# Somebody please explain why $4. PEAK PAY still looks low



## FormerTaxiDriver♧ (Apr 5, 2018)

Yeah, the ping screens appear to show a dollar a mile!


----------



## Toby2 (Jun 16, 2018)

$1 base + $0 tip + $4 peak = $5 for a 8.4 mile delivery to no mans land.


----------



## OLDSCHOOLPARAD (May 4, 2019)

Toby2 said:


> $1 base + $0 tip + $4 peak = $5 for a 8.4 mile delivery to no mans land.


I swear a lot of customers are catching on to this. The reason is...I sometimes see $7-$10 tips on orders to no man's land. Of course you won't know unless you accept them...usually for me DD shows $8.50 for those deliveries.

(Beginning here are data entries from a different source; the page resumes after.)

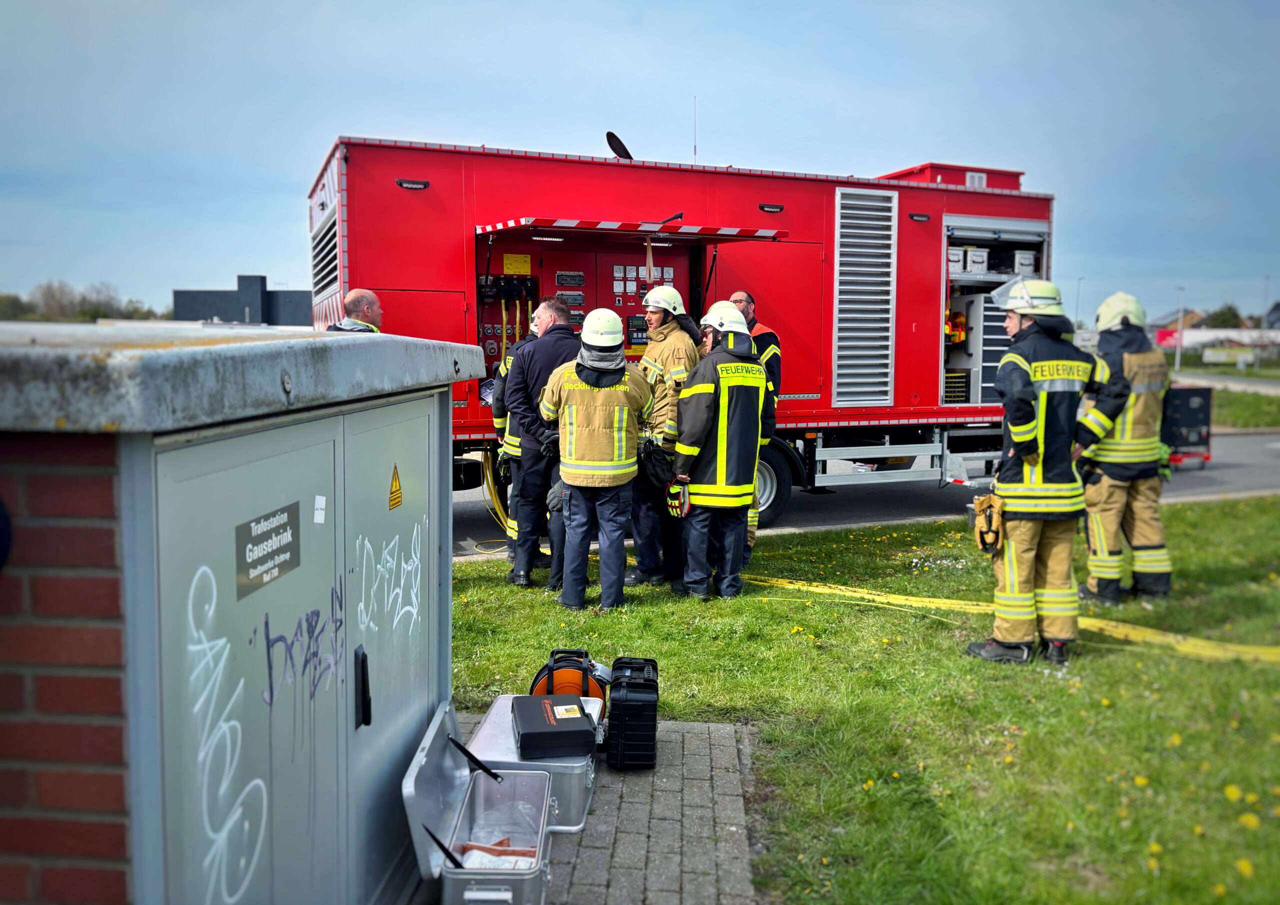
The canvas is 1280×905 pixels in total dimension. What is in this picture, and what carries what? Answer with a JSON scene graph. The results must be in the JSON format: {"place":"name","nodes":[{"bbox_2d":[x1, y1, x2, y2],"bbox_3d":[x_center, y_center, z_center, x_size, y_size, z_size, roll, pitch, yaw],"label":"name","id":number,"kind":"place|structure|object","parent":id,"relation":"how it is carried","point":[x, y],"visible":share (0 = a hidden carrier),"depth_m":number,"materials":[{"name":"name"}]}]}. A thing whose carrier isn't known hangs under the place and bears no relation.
{"place":"outdoors","nodes":[
{"label":"outdoors","id":0,"kind":"place"},
{"bbox_2d":[172,276,310,326],"label":"building","id":1,"kind":"structure","parent":0,"point":[230,311],"materials":[{"name":"grey"}]},
{"bbox_2d":[451,707,762,904],"label":"brick pavement","id":2,"kind":"structure","parent":0,"point":[696,854],"materials":[{"name":"grey brick"}]},
{"bbox_2d":[400,699,551,904],"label":"metal case","id":3,"kind":"object","parent":2,"relation":"on","point":[542,841],"visible":0.97,"depth_m":3.03,"materials":[{"name":"silver metal"}]},
{"bbox_2d":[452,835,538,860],"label":"orange tool","id":4,"kind":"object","parent":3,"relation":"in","point":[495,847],"visible":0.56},
{"bbox_2d":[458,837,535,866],"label":"paper","id":5,"kind":"object","parent":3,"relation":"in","point":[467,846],"visible":0.49,"depth_m":3.07,"materials":[{"name":"white paper"}]},
{"bbox_2d":[467,691,601,837],"bbox_3d":[-0.379,1.141,3.679,0.440,0.264,0.686,1,6,2],"label":"metal case","id":6,"kind":"object","parent":2,"relation":"on","point":[596,720],"visible":0.42,"depth_m":3.44,"materials":[{"name":"silver metal"}]},
{"bbox_2d":[511,692,595,759],"bbox_3d":[-0.318,0.976,3.549,0.281,0.107,0.384,-1,6,-9],"label":"black case","id":7,"kind":"object","parent":6,"relation":"on","point":[580,730],"visible":0.98,"depth_m":3.41,"materials":[{"name":"black plastic"}]},
{"bbox_2d":[605,655,659,770],"bbox_3d":[-0.030,1.066,4.087,0.215,0.382,0.458,1,6,2],"label":"black case","id":8,"kind":"object","parent":2,"relation":"on","point":[642,686],"visible":0.99,"depth_m":3.92,"materials":[{"name":"black plastic"}]},
{"bbox_2d":[0,0,1279,323],"label":"sky","id":9,"kind":"structure","parent":0,"point":[513,130],"materials":[{"name":"blue"}]},
{"bbox_2d":[432,429,1279,565],"label":"road","id":10,"kind":"structure","parent":0,"point":[1185,484],"materials":[{"name":"grey asphalt"}]},
{"bbox_2d":[311,133,1062,544],"bbox_3d":[0.697,-1.224,10.530,8.407,3.695,3.131,-2,6,-23],"label":"fire truck","id":11,"kind":"object","parent":10,"relation":"on","point":[1016,197],"visible":0.55,"depth_m":9.37,"materials":[{"name":"red metal"}]},
{"bbox_2d":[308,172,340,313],"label":"vent grille","id":12,"kind":"object","parent":11,"relation":"in","point":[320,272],"visible":0.77,"depth_m":8.60,"materials":[{"name":"metal"}]},
{"bbox_2d":[477,448,518,549],"bbox_3d":[-1.199,0.369,8.656,0.625,0.807,1.079,1,6,2],"label":"yellow hose","id":13,"kind":"object","parent":11,"relation":"hanging from","point":[493,489],"visible":0.64,"depth_m":8.63,"materials":[{"name":"yellow rubber"}]},
{"bbox_2d":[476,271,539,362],"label":"cables","id":14,"kind":"object","parent":11,"relation":"attached to","point":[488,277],"visible":0.57,"depth_m":8.92,"materials":[{"name":"yellow rubber"}]},
{"bbox_2d":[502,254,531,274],"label":"yellow sign","id":15,"kind":"object","parent":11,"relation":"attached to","point":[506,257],"visible":0.97,"depth_m":8.98,"materials":[{"name":"yellow"}]},
{"bbox_2d":[471,228,702,366],"bbox_3d":[-0.406,-1.252,8.907,2.104,1.543,0.965,1,6,2],"label":"control panel","id":16,"kind":"object","parent":11,"relation":"in","point":[549,288],"visible":0.35,"depth_m":8.96,"materials":[{"name":"red metal"}]},
{"bbox_2d":[606,130,633,159],"bbox_3d":[-0.198,-2.965,9.639,0.273,0.310,0.376,1,6,2],"label":"satellite dish","id":17,"kind":"object","parent":11,"relation":"on","point":[619,146],"visible":0.81,"depth_m":9.57,"materials":[{"name":"black metal"}]},
{"bbox_2d":[476,217,789,241],"bbox_3d":[-0.086,-1.906,8.247,2.669,0.176,1.401,1,6,2],"label":"awning","id":18,"kind":"object","parent":11,"relation":"attached to","point":[490,228],"visible":0.96,"depth_m":8.03,"materials":[{"name":"red metal"}]},
{"bbox_2d":[691,95,698,161],"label":"antenna","id":19,"kind":"object","parent":11,"relation":"on","point":[694,151],"visible":0.69,"depth_m":10.85,"materials":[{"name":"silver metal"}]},
{"bbox_2d":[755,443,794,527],"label":"wheel","id":20,"kind":"object","parent":11,"relation":"attached to","point":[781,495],"visible":0.35,"depth_m":9.23,"materials":[{"name":"black rubber"}]},
{"bbox_2d":[831,185,897,408],"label":"vent grille","id":21,"kind":"object","parent":11,"relation":"in","point":[843,221],"visible":0.96,"depth_m":9.55,"materials":[{"name":"metal"}]},
{"bbox_2d":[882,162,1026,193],"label":"box","id":22,"kind":"object","parent":11,"relation":"on","point":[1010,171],"visible":0.37,"depth_m":10.59,"materials":[{"name":"red metal"}]},
{"bbox_2d":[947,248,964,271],"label":"white box","id":23,"kind":"object","parent":11,"relation":"in","point":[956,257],"visible":0.61,"depth_m":10.71,"materials":[{"name":"white metal"}]},
{"bbox_2d":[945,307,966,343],"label":"warning lights","id":24,"kind":"object","parent":11,"relation":"in","point":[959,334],"visible":0.65,"depth_m":10.58},
{"bbox_2d":[963,246,988,273],"bbox_3d":[3.609,-2.078,10.705,0.378,0.317,0.377,1,6,2],"label":"white box","id":25,"kind":"object","parent":11,"relation":"in","point":[977,259],"visible":0.83,"depth_m":10.54,"materials":[{"name":"white metal"}]},
{"bbox_2d":[940,217,1050,404],"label":"equipment compartment","id":26,"kind":"object","parent":11,"relation":"in","point":[951,252],"visible":0.43,"depth_m":10.10,"materials":[{"name":"metal"}]},
{"bbox_2d":[1013,250,1037,274],"bbox_3d":[4.058,-1.994,10.449,0.358,0.311,0.371,1,6,2],"label":"white box","id":27,"kind":"object","parent":11,"relation":"in","point":[1028,262],"visible":0.71,"depth_m":10.28,"materials":[{"name":"white metal"}]},
{"bbox_2d":[1162,383,1212,469],"bbox_3d":[7.916,-0.402,14.586,0.979,1.217,0.936,1,6,2],"label":"black equipment","id":28,"kind":"object","parent":10,"relation":"on","point":[1201,407],"visible":0.65,"depth_m":14.29,"materials":[{"name":"black"}]},
{"bbox_2d":[443,497,1279,904],"label":"lawn","id":29,"kind":"structure","parent":0,"point":[529,598],"materials":[{"name":"green plant"}]},
{"bbox_2d":[489,305,539,570],"bbox_3d":[-0.754,-0.186,7.340,0.683,2.089,0.767,4,7,30],"label":"firefighter","id":30,"kind":"object","parent":29,"relation":"on","point":[500,422],"visible":0.18,"depth_m":7.21},
{"bbox_2d":[502,296,575,590],"bbox_3d":[-0.611,-0.087,6.855,0.621,1.973,0.802,3,6,28],"label":"man","id":31,"kind":"object","parent":29,"relation":"on","point":[549,311],"visible":0.66,"depth_m":6.61},
{"bbox_2d":[538,307,653,613],"bbox_3d":[-0.285,0.021,6.309,0.708,1.950,0.764,2,6,16],"label":"firefighter","id":32,"kind":"object","parent":29,"relation":"on","point":[621,365],"visible":0.98,"depth_m":6.10},
{"bbox_2d":[630,278,704,586],"bbox_3d":[0.199,-0.202,6.971,0.682,2.148,0.781,5,7,36],"label":"firefighter","id":33,"kind":"object","parent":29,"relation":"on","point":[658,314],"visible":0.68,"depth_m":6.77},
{"bbox_2d":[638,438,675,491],"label":"black bag","id":34,"kind":"object","parent":33,"relation":"in","point":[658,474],"visible":0.76,"depth_m":6.66,"materials":[{"name":"black"}]},
{"bbox_2d":[672,301,766,599],"bbox_3d":[0.505,-0.027,6.598,0.746,1.949,0.761,-4,7,-37],"label":"firefighter","id":35,"kind":"object","parent":29,"relation":"on","point":[758,399],"visible":0.98,"depth_m":6.35},
{"bbox_2d":[725,291,782,554],"bbox_3d":[0.670,-0.209,7.363,0.759,1.997,0.803,5,7,36],"label":"man","id":36,"kind":"object","parent":29,"relation":"on","point":[740,296],"visible":0.23,"depth_m":7.21},
{"bbox_2d":[747,574,1279,664],"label":"fire hose","id":37,"kind":"object","parent":29,"relation":"on","point":[830,590],"visible":0.97,"depth_m":6.07,"materials":[{"name":"yellow fabric"}]},
{"bbox_2d":[963,278,1122,668],"bbox_3d":[2.219,0.075,5.399,0.793,2.061,0.675,-4,7,-39],"label":"firefighter","id":38,"kind":"object","parent":29,"relation":"on","point":[1031,438],"visible":0.97,"depth_m":5.19},
{"bbox_2d":[970,493,1003,555],"bbox_3d":[1.894,0.388,5.332,0.184,0.289,0.319,0,6,-8],"label":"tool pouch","id":39,"kind":"object","parent":38,"relation":"attached to","point":[985,544],"visible":0.89,"depth_m":5.26,"materials":[{"name":"leather"}]},
{"bbox_2d":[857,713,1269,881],"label":"yellow flowers","id":40,"kind":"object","parent":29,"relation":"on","point":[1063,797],"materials":[{"name":"yellow plant"}]},
{"bbox_2d":[1076,292,1175,607],"bbox_3d":[3.236,-0.062,6.609,0.724,2.111,0.804,5,8,41],"label":"firefighter","id":41,"kind":"object","parent":29,"relation":"on","point":[1121,448],"visible":0.88,"depth_m":6.38},
{"bbox_2d":[1147,307,1204,335],"label":"house","id":42,"kind":"structure","parent":0,"point":[1191,314],"materials":[{"name":"brick"}]},
{"bbox_2d":[1157,327,1279,361],"label":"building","id":43,"kind":"structure","parent":0,"point":[1201,332],"materials":[{"name":"white"}]},
{"bbox_2d":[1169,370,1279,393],"label":"road","id":44,"kind":"structure","parent":0,"point":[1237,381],"materials":[{"name":"grey asphalt"}]},
{"bbox_2d":[1209,387,1279,429],"label":"grass verge","id":45,"kind":"structure","parent":0,"point":[1219,409],"materials":[{"name":"green plant"}]},
{"bbox_2d":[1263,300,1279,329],"label":"house","id":46,"kind":"structure","parent":0,"point":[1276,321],"materials":[{"name":"grey"}]},
{"label":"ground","id":47,"kind":"structure","parent":0},
{"bbox_2d":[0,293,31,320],"label":"tree","id":48,"kind":"object","parent":47,"relation":"on","point":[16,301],"visible":0.7,"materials":[{"name":"green plant"}]},
{"bbox_2d":[0,281,161,323],"label":"tree line","id":49,"kind":"object","parent":47,"relation":"on","point":[83,311],"visible":0.48,"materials":[{"name":"green plant"}]},
{"bbox_2d":[1,323,485,904],"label":"utility cabinet","id":50,"kind":"object","parent":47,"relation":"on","point":[312,492],"visible":0.97,"depth_m":1.86,"materials":[{"name":"grey metal"}]},
{"bbox_2d":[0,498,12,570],"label":"wall lamp","id":51,"kind":"object","parent":50,"relation":"attached to","point":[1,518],"visible":0.98,"depth_m":1.48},
{"bbox_2d":[182,561,273,904],"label":"graffiti","id":52,"kind":"object","parent":50,"relation":"attached to","point":[256,782],"visible":0.98,"depth_m":1.82,"materials":[{"name":"white paint"}]},
{"bbox_2d":[233,501,299,599],"bbox_3d":[-0.805,0.202,2.130,0.016,0.155,0.301,1,6,2],"label":"sign","id":53,"kind":"object","parent":50,"relation":"attached to","point":[279,526],"visible":0.97,"depth_m":2.12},
{"bbox_2d":[249,579,347,709],"bbox_3d":[-0.793,0.449,2.323,0.025,0.242,0.473,1,6,6],"label":"graffiti","id":54,"kind":"object","parent":50,"relation":"attached to","point":[266,624],"visible":0.96,"depth_m":2.31,"materials":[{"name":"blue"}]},
{"bbox_2d":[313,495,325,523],"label":"sticker","id":55,"kind":"object","parent":50,"relation":"attached to","point":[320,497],"visible":0.96,"depth_m":2.36,"materials":[{"name":"white paper"}]},
{"bbox_2d":[354,524,424,642],"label":"graffiti","id":56,"kind":"object","parent":50,"relation":"attached to","point":[413,554],"visible":0.96,"depth_m":2.90,"materials":[{"name":"paint"}]},
{"bbox_2d":[388,464,402,509],"bbox_3d":[-0.750,0.104,3.007,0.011,0.137,0.141,1,6,2],"label":"warning sticker","id":57,"kind":"object","parent":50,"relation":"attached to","point":[397,497],"visible":0.95,"depth_m":3.00,"materials":[{"name":"yellow plastic"}]},
{"bbox_2d":[327,288,383,331],"bbox_3d":[-1.941,-0.367,6.605,0.540,1.471,0.761,2,6,16],"label":"man","id":58,"kind":"object","parent":47,"relation":"on","point":[361,296],"visible":0.25,"depth_m":6.50},
{"bbox_2d":[528,648,609,702],"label":"reel","id":59,"kind":"object","parent":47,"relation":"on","point":[570,686],"visible":0.61,"depth_m":4.17,"materials":[{"name":"orange plastic"}]},
{"bbox_2d":[1074,276,1084,327],"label":"lamp post","id":60,"kind":"object","parent":47,"relation":"on","point":[1077,303],"visible":0.6,"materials":[{"name":"metal"}]},
{"bbox_2d":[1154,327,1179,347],"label":"red sign","id":61,"kind":"object","parent":47,"relation":"on","point":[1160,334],"visible":0.53,"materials":[{"name":"red"}]},
{"bbox_2d":[1175,285,1185,371],"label":"lamp post","id":62,"kind":"object","parent":47,"relation":"on","point":[1178,360],"visible":0.82,"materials":[{"name":"grey metal"}]},
{"bbox_2d":[1200,304,1245,328],"label":"tree","id":63,"kind":"object","parent":47,"relation":"on","point":[1224,314],"visible":0.51,"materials":[{"name":"green plant"}]},
{"bbox_2d":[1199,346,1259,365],"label":"sign","id":64,"kind":"object","parent":47,"relation":"on","point":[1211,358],"visible":0.93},
{"bbox_2d":[1260,275,1270,334],"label":"lamp post","id":65,"kind":"object","parent":47,"relation":"on","point":[1265,277],"visible":0.66,"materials":[{"name":"metal"}]}
]}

In a way, I feel bad for them, especially if they're on a DD subscription plan. In cases like that, DD should make up the difference.

And when I imagine no one has accepted an order, they show $10. Those are usually $10 and no more. DD pays a big chunk of that.


----------



## FormerTaxiDriver♧ (Apr 5, 2018)

Toby2 said:


> $1 base + $0 tip + $4 peak = $5 for a 8.4 mile delivery to no mans land.


Seems like the only time delivery is profitable is when it's rainy and not enough drivers out there.



OLDSCHOOLPARAD said:


> I swear a lot of customers are catching on to this. The reason is...I sometimes see $7-$10 tips on orders to no man's land.


I assume that no mans land is driving way out into the boonies, where we have to deadhead back to a viable spot to get another ping?


----------



## OLDSCHOOLPARAD (May 4, 2019)

FormerTaxiDriver♧ said:


> I assume that no mans land is driving way out into the boonies, where we have to deadhead back to a viable spot to get another ping?


Exactly! I take that into consideration when I accept an offer. Buck a mile doesn't apply here.

Rain definitely helps. That's generally when DD offers peak pay. Wonder how much that would be in the snow. I won't drive in it, but curious to see how much more they'd pay.


----------



## smithers54 (Jan 7, 2019)

Because peak is a scam. They want to make you think you are getting more ....when you are not. I get the same amount with peak as without peak....


----------



## Toby2 (Jun 16, 2018)

$6 delivery = $4 base+$2 tip. Or $2 base+$2 tip+ $2 peak.


----------



## DiceyDan (Jun 9, 2016)

When DD unveiled the "new" pay in November, I swear most all orders were in the 8-12 range...now all I see is 3-6 crap like it was before..Also, I noticed if someone tips nicely, DD backs off and only pays 2/3 base. Since things have cooled off with their practices, they are back to the same ol $hit.


----------



## smithers54 (Jan 7, 2019)

dicey dan I noticed the same. two mcd orders. both the same distance 7 and some change. customer tips 1 dollar DD contributes 6. 2nd order customer tips 4 doordash gives me three....lol


----------



## FormerTaxiDriver♧ (Apr 5, 2018)

I'm making more money when there is no peak pay at all. Now I know when to roll.


----------



## windowseat73 (Dec 21, 2018)

smithers54 said:


> dicey dan I noticed the same. two mcd orders. both the same distance 7 and some change. customer tips 1 dollar DD contributes 6. 2nd order customer tips 4 doordash gives me three....lol


For me, I don't care how the money gets factored into the delivery- I'm just glad to know what I'm getting beforehand. With Uber, you're taking your chances. $1 tip on a $2 or $3 trip isn't worth it- but toss in a $5 tip and it's worth it. But, you never know until after the fact. Doordash's model is one of the very few things that I like about this stupid system.


----------



## Solid 5 (Aug 24, 2018)

FormerTaxiDriver♧ said:


> I'm making more money when there is no peak pay at all. Now I know when to roll.


It's just amazing and how oversaturated the roads get with drivers when they offer an extra one dollar for each delivery LOL. Losers.


----------



## Toby2 (Jun 16, 2018)

I got suckered into a $4 peak pay. Turned into an average trip. $3 base/$4 peak. When times were good that would have been that would have been $7+$4.


----------